▶ **EXERCISE PASSAGE**
»»

# Forum Home Renovation Pools, Spa & Water Features  Price of Pool Chemicals

## Geoff2005

Not sure if I'm paranoid here but the local pool shop charges $22 for 2kg of sodium bicarbonate, IGA charges $2 for 500gm, ie $8 for equivelant amount. 
I wonder if the price of other chemicals has similar disparity just because they are packaged up as pool and spa chemicals.

----------


## Master Splinter

Yup.  And vice-versa. 
The price for food-grade sodium bicarbonate is about $240 per metric tonne, so IGA is rippin' you something chronic at $4/kg.  Mind you, you'll need to buy a tonne and arrange shipping to get that price.  
I'll take 40-50kg if you want to do a group buy!

----------


## Geoff2005

> I'll take 40-50kg if you want to do a group buy!

  
Thats a big pool!  :Wink:  
In the pool shop case I think they charge prices similar to other pool shops so I'm thinking it's probably some price fixing at the wholesale step (getting from 24c per kg at manufacturer to $11/kg on the shelf).

----------


## Master Splinter

Actually, I was thinking of it for sodablasting instead of sandblasting.   
Or perhaps buying a similar amount of citric acid and icing sugar and going for 'death by lemon sherbet overdose'!!! 
You could probably buy 50kg bag from one of the industrial chemical supply places...but they are probably more used to supplying laboratories, which get an even higher rip factor in their pricing for 'superior lab quality'.

««

▶ **INFORMATION GIVEN**

»»

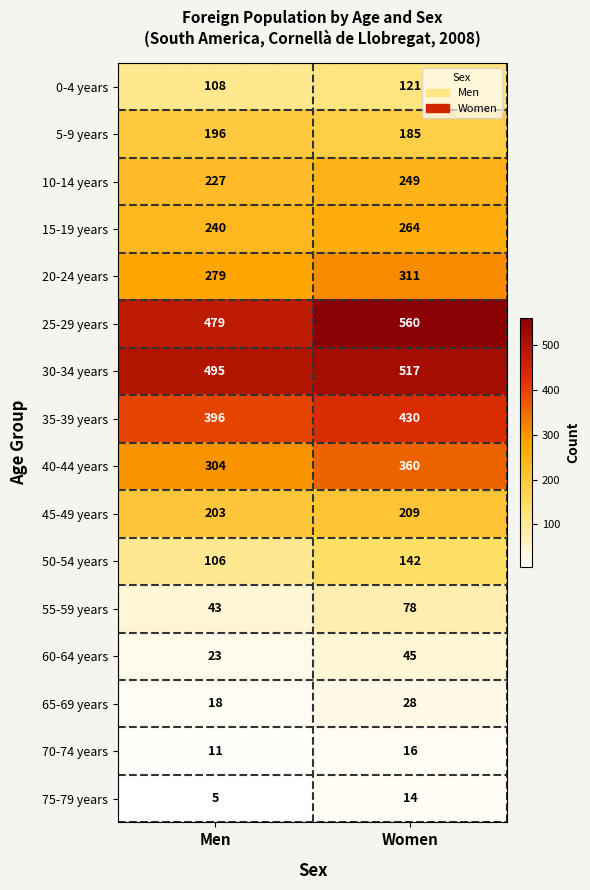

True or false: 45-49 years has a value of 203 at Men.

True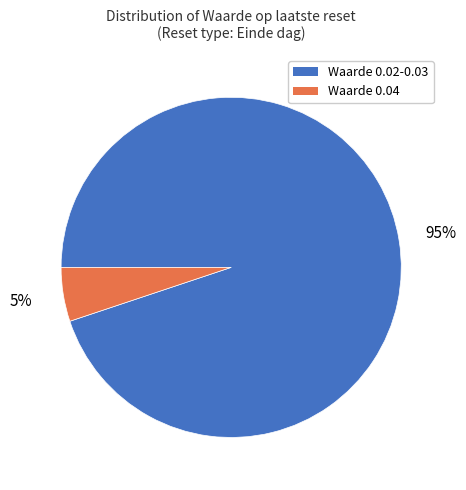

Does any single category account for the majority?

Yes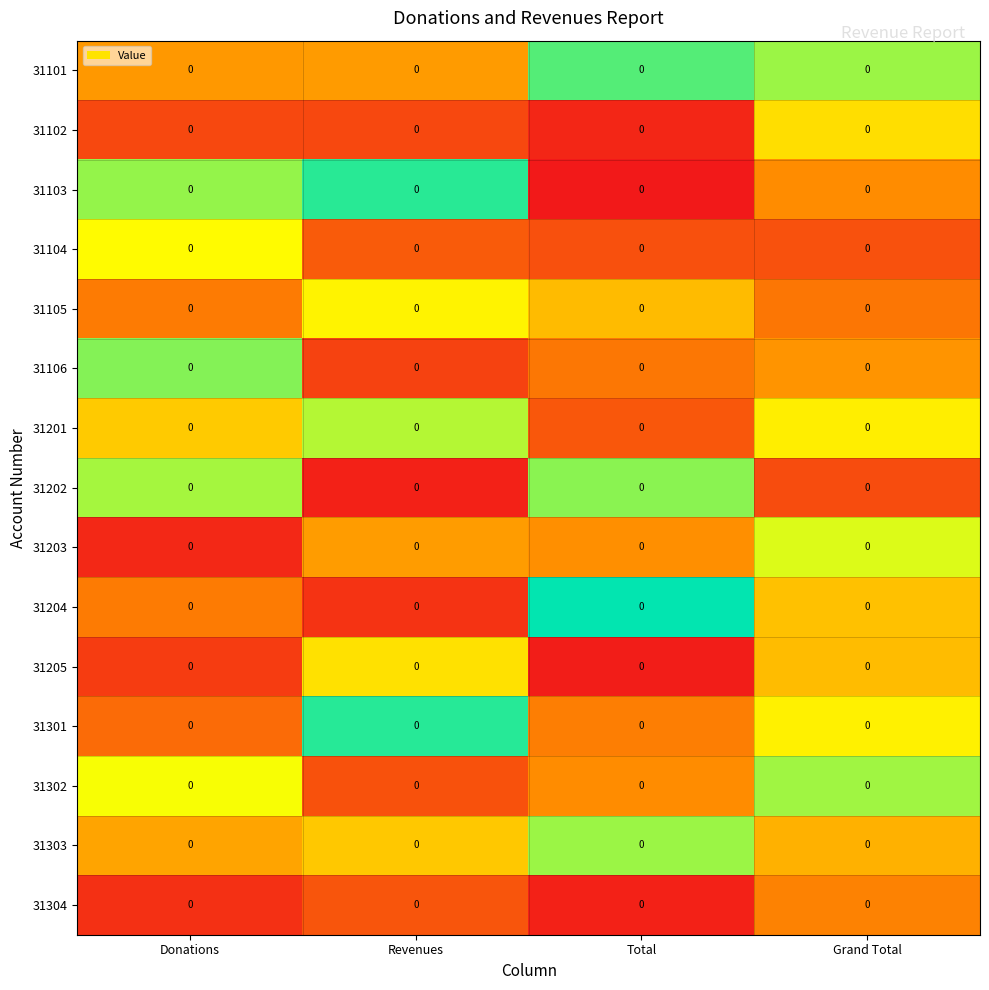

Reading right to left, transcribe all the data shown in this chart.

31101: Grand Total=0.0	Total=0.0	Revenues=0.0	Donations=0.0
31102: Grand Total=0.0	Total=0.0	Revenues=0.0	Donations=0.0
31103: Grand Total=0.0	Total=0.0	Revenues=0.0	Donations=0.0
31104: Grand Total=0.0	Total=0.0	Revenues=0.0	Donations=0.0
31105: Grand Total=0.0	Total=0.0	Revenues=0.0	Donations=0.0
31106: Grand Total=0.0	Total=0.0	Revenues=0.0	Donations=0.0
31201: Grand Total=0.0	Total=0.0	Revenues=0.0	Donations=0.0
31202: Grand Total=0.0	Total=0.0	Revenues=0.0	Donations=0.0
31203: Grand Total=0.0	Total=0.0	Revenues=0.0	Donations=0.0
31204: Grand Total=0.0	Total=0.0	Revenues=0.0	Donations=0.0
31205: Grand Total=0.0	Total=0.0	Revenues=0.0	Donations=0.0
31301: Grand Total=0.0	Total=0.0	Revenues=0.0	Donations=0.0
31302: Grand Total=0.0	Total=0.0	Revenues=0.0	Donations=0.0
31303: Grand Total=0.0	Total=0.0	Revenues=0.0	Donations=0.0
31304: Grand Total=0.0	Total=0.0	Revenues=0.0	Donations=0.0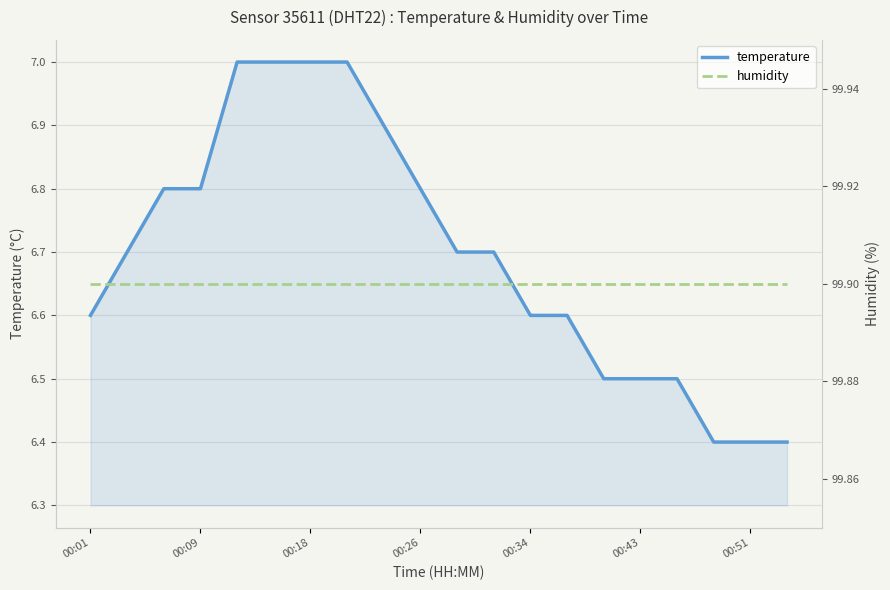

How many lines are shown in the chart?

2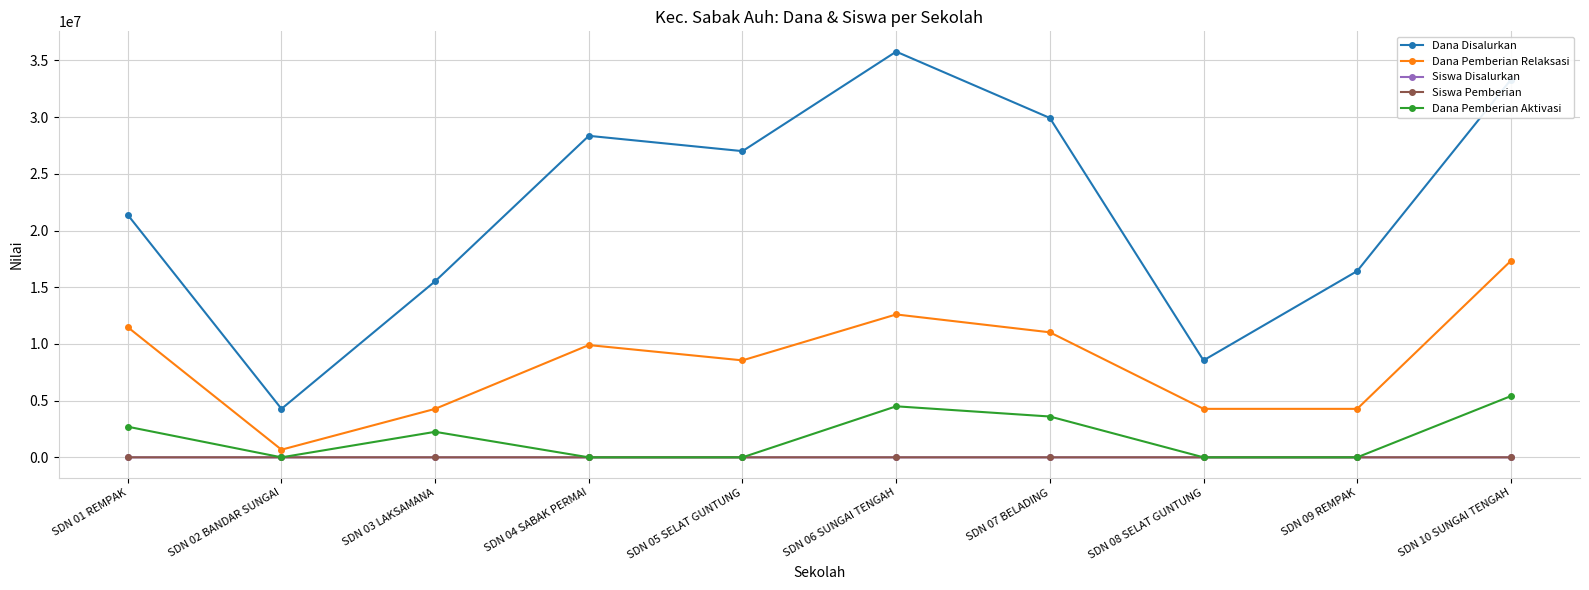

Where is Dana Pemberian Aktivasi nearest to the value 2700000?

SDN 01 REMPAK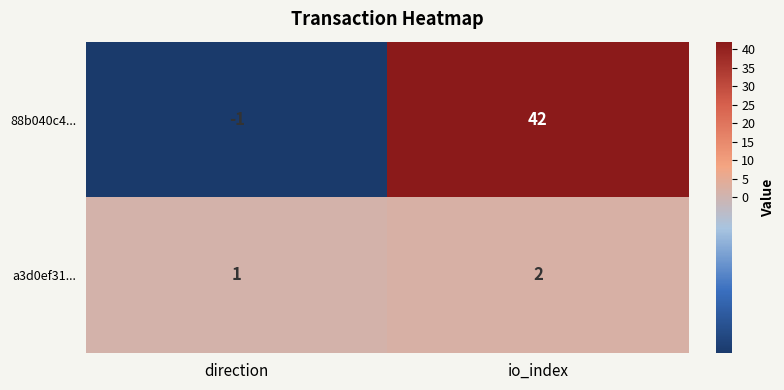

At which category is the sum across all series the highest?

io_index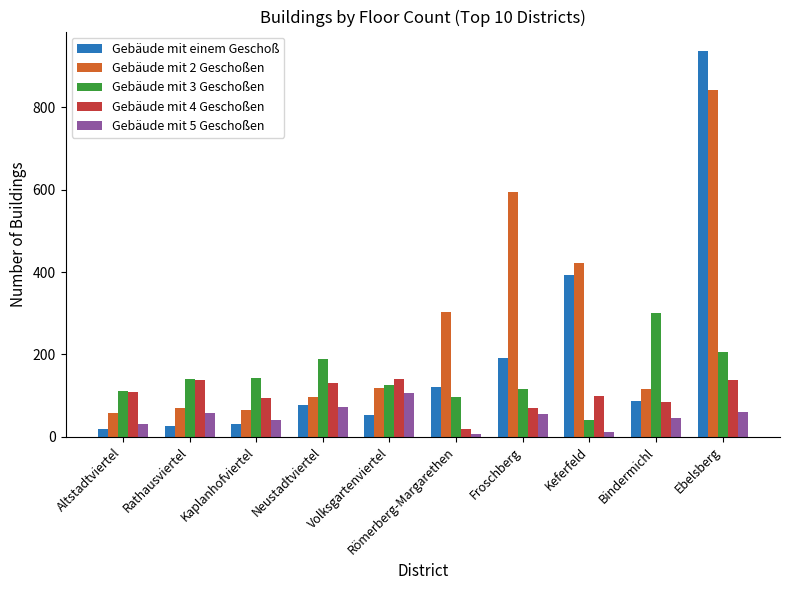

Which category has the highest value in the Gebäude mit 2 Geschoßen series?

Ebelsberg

««

▶ **ACTIVITIES**
• A. Do these statements agree with the pool chemicals thread? Answer yes or no for each, quoting the words of the thread that decide it.
(i) The local pool shop charges $22 for 2kg of sodium bicarbonate.
(ii) Master Splinter puts food-grade sodium bicarbonate at about $400 per metric tonne.
(iii) Master Splinter wanted the 40-50kg for his pool.
• B. Using the pool chemicals thread, answer each question briefly.
(i) What does IGA charge for 500gm of sodium bicarbonate?
(ii) What per-kilogram shelf price does Geoff2005 give for the pool shop?
(iii) What customers does Master Splinter say industrial chemical supply places are more used to supplying?
• C. Write the next post in the pool chemicals thread, picking up after its final sentence.

▶ **ANSWERS FOR THE TASKS**
• A.
(i) Yes: "the local pool shop charges $22 for 2kg of sodium bicarbonate"
(ii) No: "The price for food-grade sodium bicarbonate is about $240 per metric tonne"
(iii) No: "Actually, I was thinking of it for sodablasting instead of sandblasting."

• B.
(i) $2
(ii) $11/kg
(iii) Laboratories

• C.
----------


## Wombat2

Copper sulphate is cheaper in the garden section than the pool section at Bunnings by about 10 fold. Hydochloric acid is cheaper at the hardware as well. Algecide is usually Benzalconium Chloride ( or quaternary ammonium compound) - check out disinfectants just so long as they don't have soap mixed with it. (Helps to have a chemistry degree  :2thumbsup:  - read the labels may have to do some mental calculations to allow for different concentrations but it is all the same so long as you are close with the finished concentration in the pool )

----------


## dynamictiger

Ummm.  Could I pose a question? 
Who at the supermarket is going to give you advice on what to do when your pool goes green and it won't come clear no matter what you do?  For those of you without a chemistry degree. 
Yes sure you can use copper sulphate and for that matter lime to maintain your pool, but you can also use a horse and cart to go to work...why don't you?

----------


## Master Splinter

Well, if you are relying on advice from people in the supermarket you probably aren't the sort of person who would consider buying the active ingredients without bulking agents and fragrance and brand name reassurance. 
And a more apt simile would be "Yes, you sure can buy a car and pay someone to drive it for you, or you can learn to drive it yourself."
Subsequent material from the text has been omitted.